WHAT IS NEEDED:
Scan the records below. Copy every line in which the word "CROSS" appears.

MATERIAL PROVIDED:
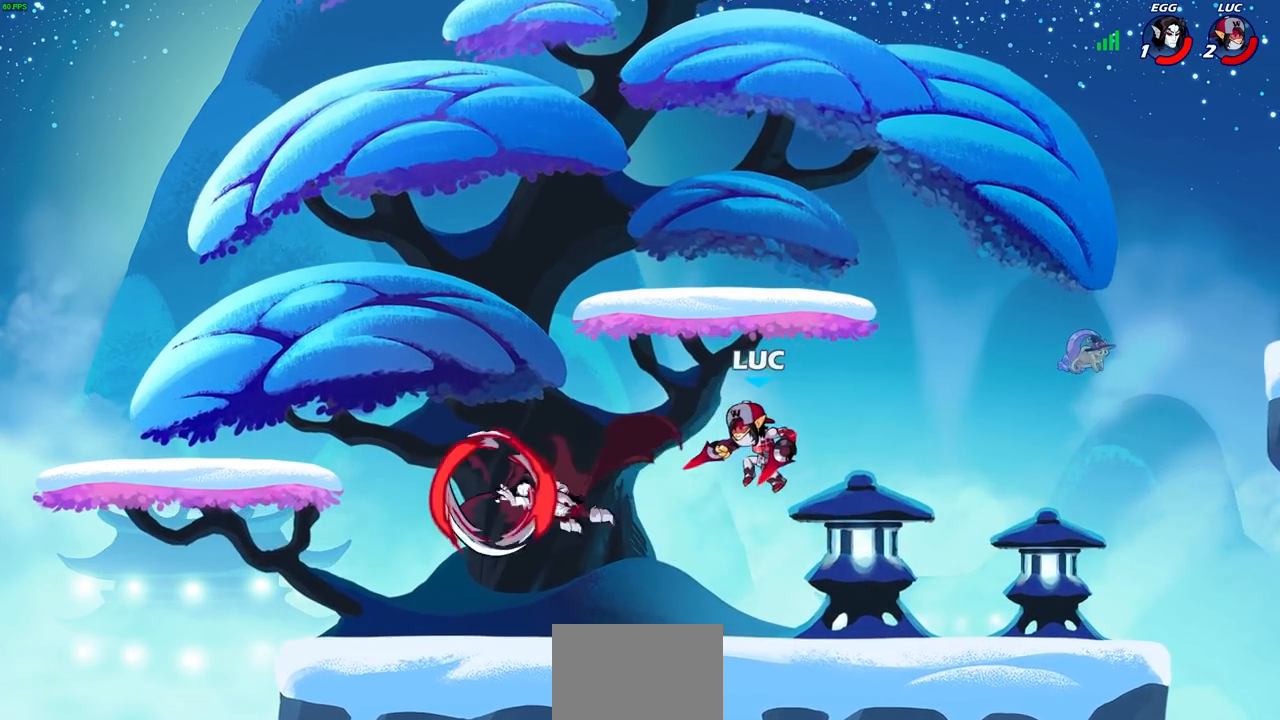
{"buttons": ["CIRCLE"], "left_stick": "center", "right_stick": "center", "events": [[17, "left_stick", "center"], [117, "left_stick", "left"], [333, "R2", "down"], [400, "CIRCLE", "down"], [400, "left_stick", "center"], [467, "R2", "up"]]}
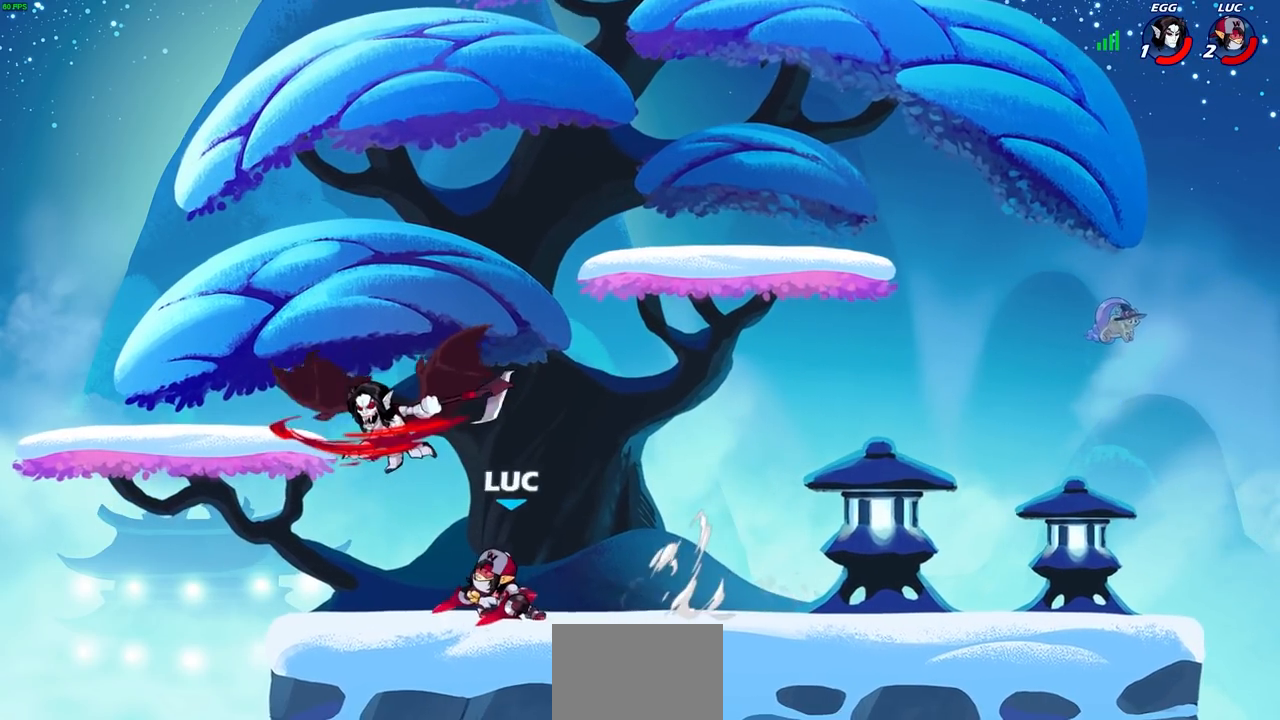
{"buttons": [], "left_stick": "center", "right_stick": "center", "events": [[150, "CIRCLE", "up"]]}
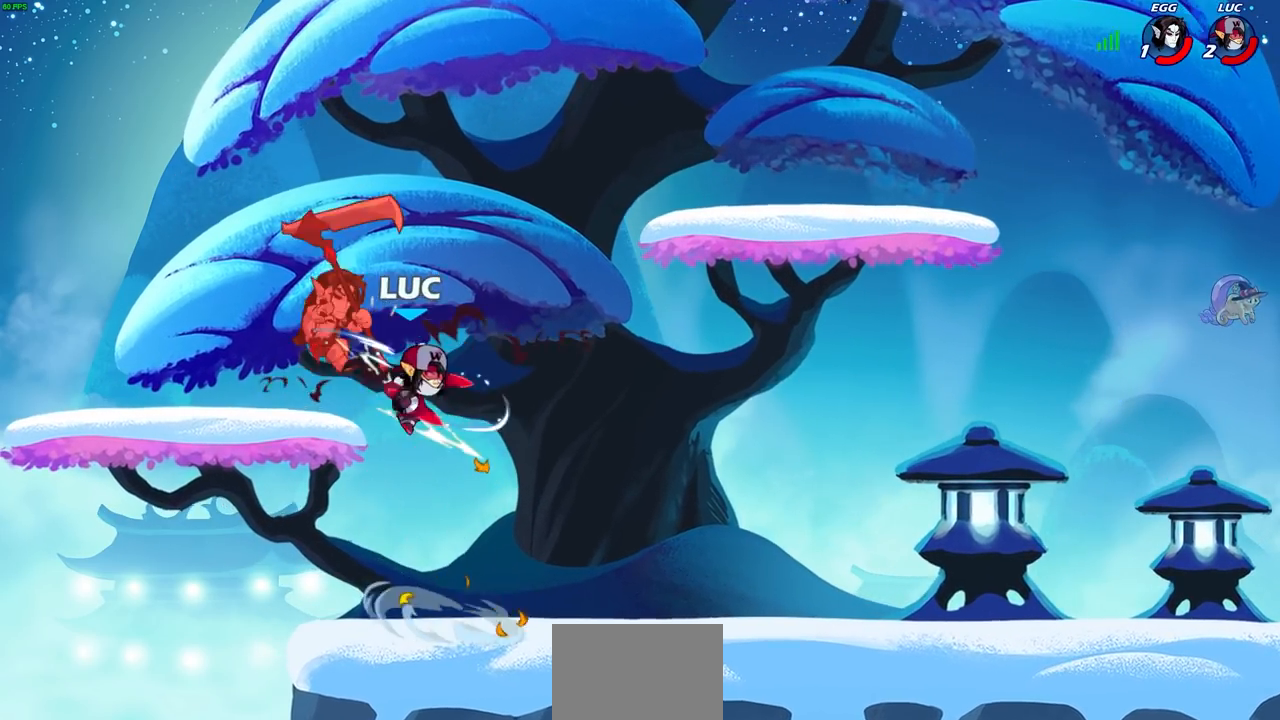
{"buttons": [], "left_stick": "right", "right_stick": "center", "events": [[433, "left_stick", "right"]]}
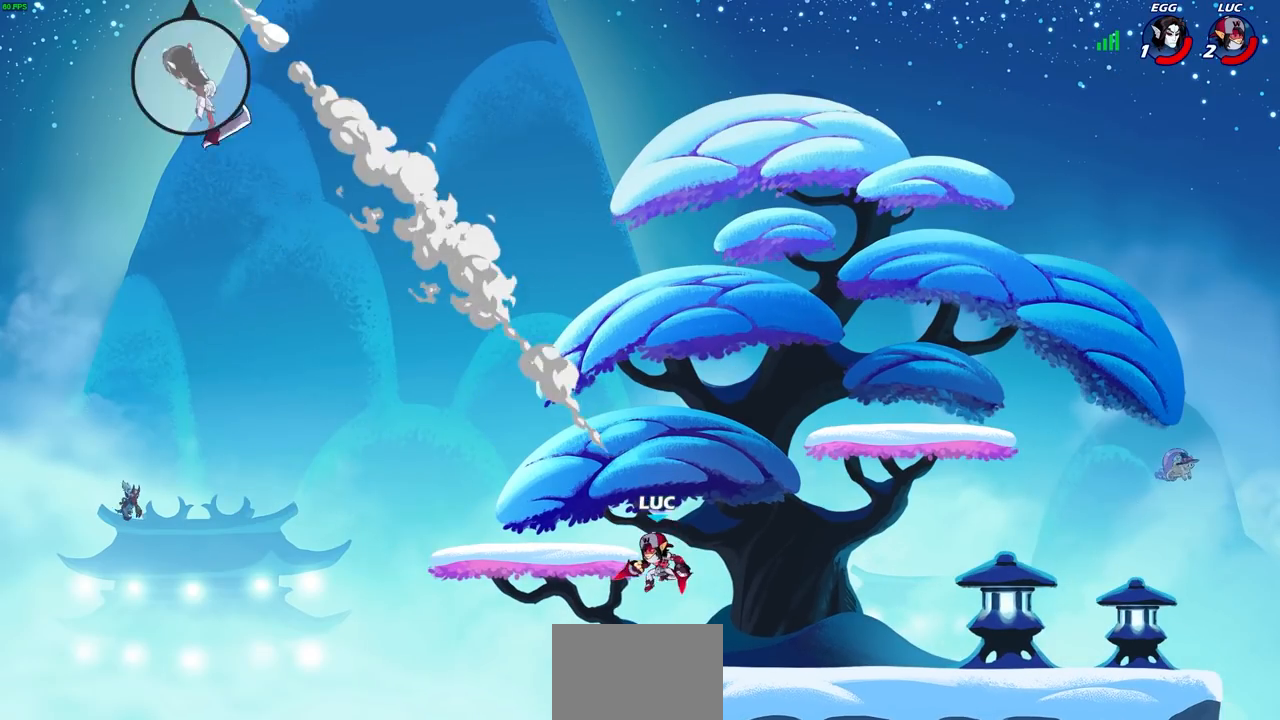
{"buttons": [], "left_stick": "right", "right_stick": "center", "events": []}
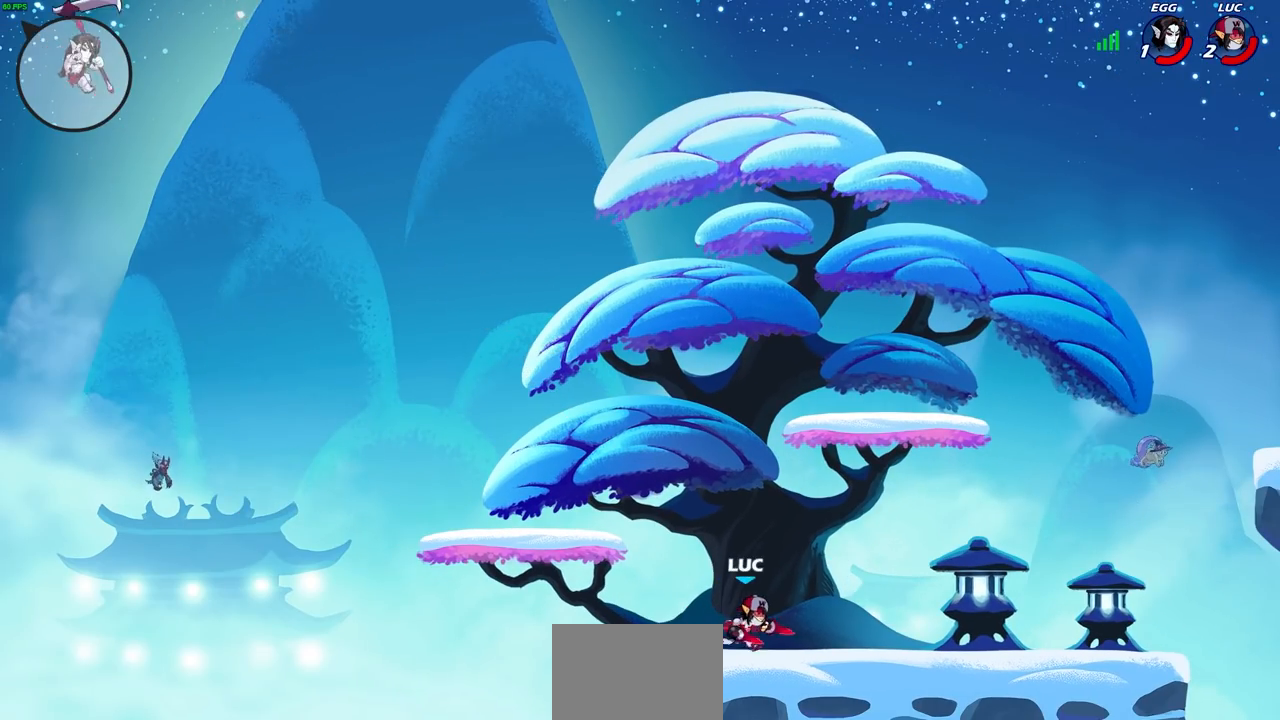
{"buttons": [], "left_stick": "up-left", "right_stick": "center", "events": [[150, "CROSS", "down"], [217, "left_stick", "up-left"], [250, "CROSS", "up"]]}
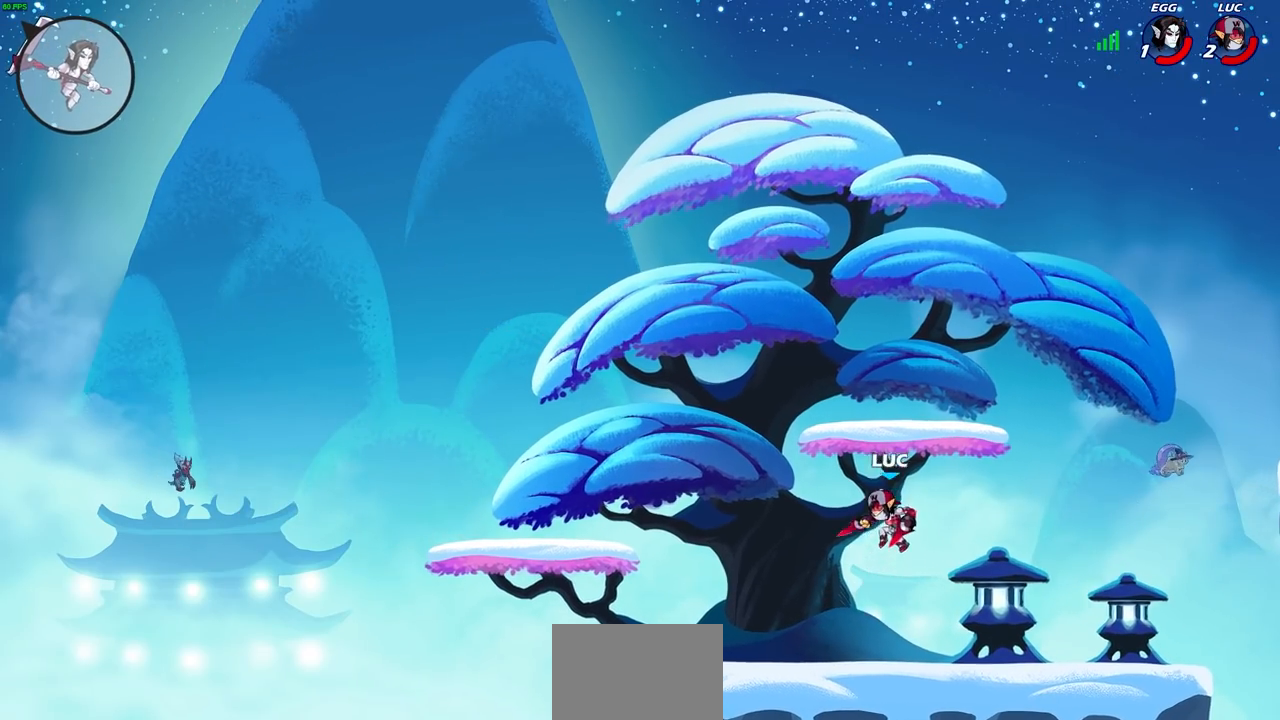
{"buttons": ["R1"], "left_stick": "center", "right_stick": "center", "events": [[67, "CROSS", "down"], [233, "CROSS", "up"], [450, "R1", "down"], [500, "left_stick", "center"]]}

ANSWER BOX:
{"buttons": [], "left_stick": "up-left", "right_stick": "center", "events": [[150, "CROSS", "down"], [217, "left_stick", "up-left"], [250, "CROSS", "up"]]}
{"buttons": ["R1"], "left_stick": "center", "right_stick": "center", "events": [[67, "CROSS", "down"], [233, "CROSS", "up"], [450, "R1", "down"], [500, "left_stick", "center"]]}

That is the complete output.